Minimal seeds for shear flow turbulence: using nonlinear transient growth to touch the edge of chaos

TL;DR

This paper introduces a variational approach to identify minimal disturbances that can trigger turbulence in shear flows, using nonlinear transient growth analysis to find the 'minimal seed' for transition.

Contribution

It develops a novel variational method to determine the smallest disturbance amplitude capable of inducing turbulence in shear flows, extending linear transient growth concepts to nonlinear regimes.

Findings

The variational problem converges below the transition threshold.

The optimal disturbance acts as the 'minimal seed' for turbulence.

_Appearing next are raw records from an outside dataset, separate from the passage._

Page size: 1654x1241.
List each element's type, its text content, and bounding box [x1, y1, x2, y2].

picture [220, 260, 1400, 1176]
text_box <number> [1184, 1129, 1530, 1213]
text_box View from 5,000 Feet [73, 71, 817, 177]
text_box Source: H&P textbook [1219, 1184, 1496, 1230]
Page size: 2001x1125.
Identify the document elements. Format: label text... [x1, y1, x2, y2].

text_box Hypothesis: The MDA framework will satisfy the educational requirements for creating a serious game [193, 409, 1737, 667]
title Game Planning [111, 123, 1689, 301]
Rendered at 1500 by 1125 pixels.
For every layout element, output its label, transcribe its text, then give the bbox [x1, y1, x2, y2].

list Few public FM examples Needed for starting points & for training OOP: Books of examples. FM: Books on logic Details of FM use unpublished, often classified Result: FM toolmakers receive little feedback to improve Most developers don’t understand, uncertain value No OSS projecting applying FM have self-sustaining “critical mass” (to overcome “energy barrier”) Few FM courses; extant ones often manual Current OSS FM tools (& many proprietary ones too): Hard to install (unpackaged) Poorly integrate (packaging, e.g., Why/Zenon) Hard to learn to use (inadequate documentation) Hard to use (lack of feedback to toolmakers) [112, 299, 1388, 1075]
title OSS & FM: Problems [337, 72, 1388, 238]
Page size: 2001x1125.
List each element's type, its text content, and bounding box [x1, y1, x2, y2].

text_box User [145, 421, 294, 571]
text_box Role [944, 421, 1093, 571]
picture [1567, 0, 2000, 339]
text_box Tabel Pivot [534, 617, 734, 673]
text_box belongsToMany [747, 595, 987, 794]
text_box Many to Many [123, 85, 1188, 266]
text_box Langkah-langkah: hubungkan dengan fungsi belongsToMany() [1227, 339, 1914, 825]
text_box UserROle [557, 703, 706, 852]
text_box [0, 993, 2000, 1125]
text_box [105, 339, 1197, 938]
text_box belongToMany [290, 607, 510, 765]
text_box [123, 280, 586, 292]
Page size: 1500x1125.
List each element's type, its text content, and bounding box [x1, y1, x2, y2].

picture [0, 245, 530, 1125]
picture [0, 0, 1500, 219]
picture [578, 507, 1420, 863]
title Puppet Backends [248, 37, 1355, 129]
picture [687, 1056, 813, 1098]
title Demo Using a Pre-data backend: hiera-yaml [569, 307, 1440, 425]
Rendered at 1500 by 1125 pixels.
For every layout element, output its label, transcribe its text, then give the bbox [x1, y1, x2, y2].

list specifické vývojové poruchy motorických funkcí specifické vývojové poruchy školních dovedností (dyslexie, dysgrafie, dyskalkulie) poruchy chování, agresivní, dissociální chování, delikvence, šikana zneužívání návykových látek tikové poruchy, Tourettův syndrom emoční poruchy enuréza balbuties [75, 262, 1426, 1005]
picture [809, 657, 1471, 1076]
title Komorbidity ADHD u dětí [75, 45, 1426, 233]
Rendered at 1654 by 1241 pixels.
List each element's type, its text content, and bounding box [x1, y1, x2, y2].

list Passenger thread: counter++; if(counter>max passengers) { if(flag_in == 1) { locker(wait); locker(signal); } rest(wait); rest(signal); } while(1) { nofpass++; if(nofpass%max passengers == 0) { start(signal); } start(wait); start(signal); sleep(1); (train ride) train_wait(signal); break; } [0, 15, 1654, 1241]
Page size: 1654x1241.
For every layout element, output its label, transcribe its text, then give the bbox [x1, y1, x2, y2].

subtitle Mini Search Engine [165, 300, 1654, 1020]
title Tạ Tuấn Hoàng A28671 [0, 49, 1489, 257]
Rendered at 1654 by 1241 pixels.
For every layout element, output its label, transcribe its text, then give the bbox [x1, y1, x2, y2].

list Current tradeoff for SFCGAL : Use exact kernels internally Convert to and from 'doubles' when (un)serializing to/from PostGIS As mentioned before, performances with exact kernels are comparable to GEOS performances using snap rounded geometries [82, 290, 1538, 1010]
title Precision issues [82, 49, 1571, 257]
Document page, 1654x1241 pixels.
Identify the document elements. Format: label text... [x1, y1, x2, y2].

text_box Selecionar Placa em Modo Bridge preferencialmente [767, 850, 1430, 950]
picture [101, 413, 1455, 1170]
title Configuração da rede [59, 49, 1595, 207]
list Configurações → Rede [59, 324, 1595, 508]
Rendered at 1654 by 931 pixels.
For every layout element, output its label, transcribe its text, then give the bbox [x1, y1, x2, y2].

The approach applies to pipe flow and identifies critical perturbations.

Abstract

We propose a general strategy for determining the minimal finite amplitude isturbance to trigger transition to turbulence in shear flows. This involves constructing a variational problem that searches over all disturbances of fixed initial amplitude, which respect the boundary conditions, incompressibility and the Navier--Stokes equations, to maximise a chosen functional over an asymptotically long time period. The functional must be selected such that it identifies turbulent velocity fields by taking significantly enhanced values compared to those for laminar fields. We illustrate this approach using the ratio of the final to initial perturbation kinetic energies (energy growth) as the functional and the energy norm to measure amplitudes in the context of pipe flow. Our results indicate that the variational problem yields a smooth converged solution providing the amplitude is below the threshold amplitude for transition. This optimal is the nonlinear analogue of the well-studied (linear) transient growth optimal. At and above this threshold, the optimising search naturally seeks out disturbances that trigger turbulence by the end of the period, and convergence is then practically impossible. The first disturbance found to trigger turbulence as the amplitude is increased identifies the `minimal seed' for the given geometry and forcing (Reynolds number). We conjecture that it may be possible to select a functional such that the converged optimal below threshold smoothly converges to the minimal seed at threshold. This seems at least approximately true for our choice of energy growth functional and the pipe flow geometry chosen here.